▶ _TASK PROMPT_: Every record must be restated exactly. Drop the images.

[Data entries]
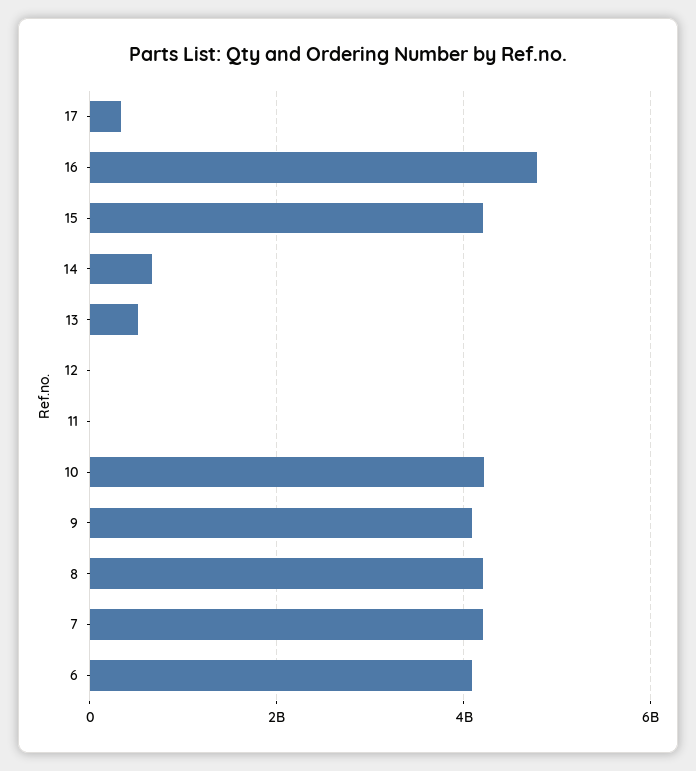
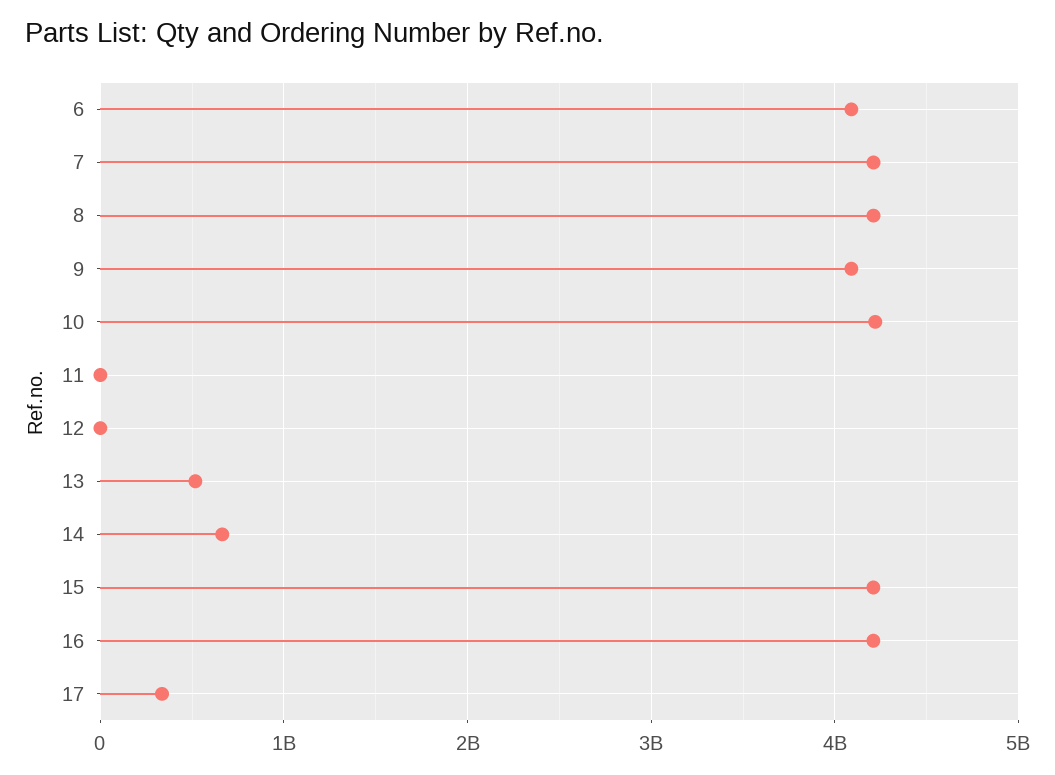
  {
    "17": 300000000,
-   "16": 4800000000,
+   "16": 4200000000,
    "15": 4200000000,
    "14": 700000000,
    "13": 500000000,
    "12": 0,
    "11": 0,
    "10": 4200000000,
    "9": 4100000000,
    "8": 4200000000,
    "7": 4200000000,
    "6": 4100000000
  }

▶ _TASK SOLUTION_:
  {
    "17": 300000000,
-   "16": 4800000000,
+   "16": 4200000000,
    "15": 4200000000,
    "14": 700000000,
    "13": 500000000,
    "12": 0,
    "11": 0,
    "10": 4200000000,
    "9": 4100000000,
    "8": 4200000000,
    "7": 4200000000,
    "6": 4100000000
  }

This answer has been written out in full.